Шувалов апеллировал к нормам и языку «учтивства», рассказывая Тимковскому, что, когда «удавалось примирять» двух поэтов, «оба были очень приятны». Соотнесение литературных распрей с правилами светского обхождения принципиально для анализа политики Шувалова-мецената. Как показывает М. Бьяджоли, начиная по меньшей мере с эпохи Возрождения «ученые споры» входили в репертуар европейских аристократических увеселений. Практика неформальных диспутов – иногда приуроченных к застолью, как это могло происходить у Шувалова, – приобщала избранных интеллектуалов к культуре «придворного общества» и создавала специфическую форму социального бытования учености: в этих диспутах ученая коммуникация управлялась законами светской вежливости (см.: Biagioli 1994, 74–75, 164–169). Сходным образом Шувалов инсценировал столкновения двух поэтов, навязывая им ритуал «полезного и приятного» спора. Личное и литературное противостояние Ломоносова и Сумарокова фаворит стремился – с переменным успехом – перевести в сферу благопристойного общения, которую он рассматривал как подобающее пространство для плодотворного поощрения и бытования отечественной словесности. Анонимная биография Шувалова, опиравшаяся на материалы его семейного архива, дает понять, что фаворит видел свою цель в публичном примирении двух поэтов: «Schouvaloff <…> rapprochait les esprits divisés et les forçait à cette concorde que la difference des goûts, des caractères et des amours propres troublait là comme ailleurs. Ce fut ainsi que les altercations de Lomonosoff et de Soumarokoff s’appaisent sous la main douce et puissante de leur jeune Mécène» ([Шувалов <…> сближал несогласные умы и принуждал их к миру, который всегда нарушается расхождениями вкусов, характеров и самолюбий. Так столкновения Ломоносова и Сумарокова смягчались под мягкой и могущественной рукой их юного мецената] – ГАРФ. Ф. 728. Оп. 1. Ед. хр. 112. Л. 11 об. – 12).
О культурной идеологии, стоявшей за отношениями Шувалова к обоим литераторам, позволяет судить письмо, которое, по предположению Е. С. Кулябко, фаворит адресовал Ломоносову:
Удивлясь в разных сочинениях и переводах ваших NN богатству и красоте российского языка, простирающегося от часу лучшими успехами еще без предписанных правил и утвержденных общим согласием, давно желал я видеть, чтоб оные согласным рачением искусных людей ускорены и утверждены были. Наконец, усердие больше мне молчать не позволило и принудило Вас просить, дабы для пользы и славы отечества в сем похвальном деле обще потрудиться соизволили и чтобы по сердечной моей любви и охоте к российскому слову был рассуждением Вашим сопричастен, не столько вспоможением в труде Вашем, сколько прилежным вниманием и искренним доброжелательством.
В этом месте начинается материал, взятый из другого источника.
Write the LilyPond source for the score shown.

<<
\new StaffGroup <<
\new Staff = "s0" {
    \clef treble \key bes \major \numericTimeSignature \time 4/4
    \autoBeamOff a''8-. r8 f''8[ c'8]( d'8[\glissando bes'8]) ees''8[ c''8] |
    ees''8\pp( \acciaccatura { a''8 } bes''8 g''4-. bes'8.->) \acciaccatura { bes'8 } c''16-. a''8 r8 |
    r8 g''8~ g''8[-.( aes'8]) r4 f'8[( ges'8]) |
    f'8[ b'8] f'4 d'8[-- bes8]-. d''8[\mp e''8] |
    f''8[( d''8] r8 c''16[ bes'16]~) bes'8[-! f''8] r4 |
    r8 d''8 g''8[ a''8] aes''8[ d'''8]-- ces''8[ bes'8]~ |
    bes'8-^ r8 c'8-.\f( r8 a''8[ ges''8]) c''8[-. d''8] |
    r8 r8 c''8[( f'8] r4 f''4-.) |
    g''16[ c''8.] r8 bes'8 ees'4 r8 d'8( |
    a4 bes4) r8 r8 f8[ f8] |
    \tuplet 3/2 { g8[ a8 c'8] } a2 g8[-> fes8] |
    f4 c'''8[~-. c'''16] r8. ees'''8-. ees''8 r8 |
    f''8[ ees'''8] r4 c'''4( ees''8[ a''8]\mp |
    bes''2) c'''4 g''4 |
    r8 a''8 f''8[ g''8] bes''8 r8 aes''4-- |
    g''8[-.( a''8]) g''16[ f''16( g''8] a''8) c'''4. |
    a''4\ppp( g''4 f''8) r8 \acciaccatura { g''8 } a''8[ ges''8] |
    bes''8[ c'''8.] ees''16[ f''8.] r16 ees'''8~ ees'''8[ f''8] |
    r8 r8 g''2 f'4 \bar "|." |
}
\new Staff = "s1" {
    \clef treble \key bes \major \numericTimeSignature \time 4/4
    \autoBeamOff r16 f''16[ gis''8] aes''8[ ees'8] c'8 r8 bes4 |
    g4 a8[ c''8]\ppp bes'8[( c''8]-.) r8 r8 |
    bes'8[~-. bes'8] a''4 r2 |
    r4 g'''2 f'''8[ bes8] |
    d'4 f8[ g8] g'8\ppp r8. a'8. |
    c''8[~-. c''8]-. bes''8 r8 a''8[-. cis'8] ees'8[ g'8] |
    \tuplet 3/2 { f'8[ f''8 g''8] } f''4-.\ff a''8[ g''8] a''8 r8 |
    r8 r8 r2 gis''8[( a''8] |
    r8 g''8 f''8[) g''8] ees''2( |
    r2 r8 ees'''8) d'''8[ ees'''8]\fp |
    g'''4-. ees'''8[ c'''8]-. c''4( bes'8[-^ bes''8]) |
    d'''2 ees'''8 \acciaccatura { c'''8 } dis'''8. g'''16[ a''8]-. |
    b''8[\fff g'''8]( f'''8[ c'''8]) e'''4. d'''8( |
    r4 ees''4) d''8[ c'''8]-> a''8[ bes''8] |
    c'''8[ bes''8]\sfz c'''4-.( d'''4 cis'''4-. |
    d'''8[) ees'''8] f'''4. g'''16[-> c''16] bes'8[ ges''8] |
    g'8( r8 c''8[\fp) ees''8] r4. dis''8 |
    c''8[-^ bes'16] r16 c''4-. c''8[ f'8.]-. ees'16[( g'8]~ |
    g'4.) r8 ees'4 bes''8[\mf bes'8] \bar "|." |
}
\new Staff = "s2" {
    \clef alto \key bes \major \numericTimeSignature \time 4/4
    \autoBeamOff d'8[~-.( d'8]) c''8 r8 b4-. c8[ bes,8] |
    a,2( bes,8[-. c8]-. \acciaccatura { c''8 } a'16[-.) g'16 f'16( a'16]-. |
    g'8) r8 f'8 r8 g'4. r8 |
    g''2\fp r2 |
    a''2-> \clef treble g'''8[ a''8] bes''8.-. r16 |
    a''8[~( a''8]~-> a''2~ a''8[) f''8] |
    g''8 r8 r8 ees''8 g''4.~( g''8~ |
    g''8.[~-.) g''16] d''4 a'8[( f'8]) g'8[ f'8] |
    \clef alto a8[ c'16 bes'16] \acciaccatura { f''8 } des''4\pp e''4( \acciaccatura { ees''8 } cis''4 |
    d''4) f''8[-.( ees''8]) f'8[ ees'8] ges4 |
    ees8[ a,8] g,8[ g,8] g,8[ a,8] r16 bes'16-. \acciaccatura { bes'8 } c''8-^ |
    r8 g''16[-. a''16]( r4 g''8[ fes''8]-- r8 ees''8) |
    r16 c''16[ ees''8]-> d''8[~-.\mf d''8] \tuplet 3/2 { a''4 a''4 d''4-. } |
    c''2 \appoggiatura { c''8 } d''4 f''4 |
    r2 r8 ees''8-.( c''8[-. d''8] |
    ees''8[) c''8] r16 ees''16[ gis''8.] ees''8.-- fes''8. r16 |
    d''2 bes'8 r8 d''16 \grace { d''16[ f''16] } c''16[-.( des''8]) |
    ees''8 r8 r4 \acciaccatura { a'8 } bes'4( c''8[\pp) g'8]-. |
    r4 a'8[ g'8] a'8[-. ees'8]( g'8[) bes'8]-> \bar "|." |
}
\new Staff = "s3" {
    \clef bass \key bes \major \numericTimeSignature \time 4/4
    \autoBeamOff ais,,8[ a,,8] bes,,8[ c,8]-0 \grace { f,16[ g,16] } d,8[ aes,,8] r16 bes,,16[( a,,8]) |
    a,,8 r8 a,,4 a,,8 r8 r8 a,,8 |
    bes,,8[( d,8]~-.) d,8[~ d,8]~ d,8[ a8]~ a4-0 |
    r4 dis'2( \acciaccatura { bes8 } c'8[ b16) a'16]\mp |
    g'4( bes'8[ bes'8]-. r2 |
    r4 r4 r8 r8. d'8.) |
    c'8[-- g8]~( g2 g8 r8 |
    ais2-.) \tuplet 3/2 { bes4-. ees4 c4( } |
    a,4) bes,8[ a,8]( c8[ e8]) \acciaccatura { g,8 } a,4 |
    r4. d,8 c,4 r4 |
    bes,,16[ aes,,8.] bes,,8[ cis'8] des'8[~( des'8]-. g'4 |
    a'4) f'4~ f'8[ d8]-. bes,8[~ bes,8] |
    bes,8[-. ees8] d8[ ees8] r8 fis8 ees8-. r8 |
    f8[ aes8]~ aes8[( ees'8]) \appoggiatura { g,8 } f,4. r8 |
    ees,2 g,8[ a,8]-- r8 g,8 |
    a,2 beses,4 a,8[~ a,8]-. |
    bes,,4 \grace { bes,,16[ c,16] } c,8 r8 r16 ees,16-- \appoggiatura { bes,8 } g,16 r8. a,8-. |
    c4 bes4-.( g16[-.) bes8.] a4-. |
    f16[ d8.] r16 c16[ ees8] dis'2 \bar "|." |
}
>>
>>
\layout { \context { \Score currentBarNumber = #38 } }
Благодарствуя за Вашу ко мне склонность, что не отреклись для произведения сего дела ко мне собраться, я уповаю, что Вы сами почитаете всегда лучше в приватном дружеском разговоре рассуждать и соглашаться в том, чего ни краткость времени, ниже строгость законов требует, но что только служит к украшению человеческого разума и к приятной удобности слова. Ваше известное искусство и согласное радение, так же и мое доброжелательное усердие принесет довольную пользу, ежели в сем нашем предприятии удовольствие любителей российского языка всегда пред очами иметь будем (Кулябко 1966, 99–100).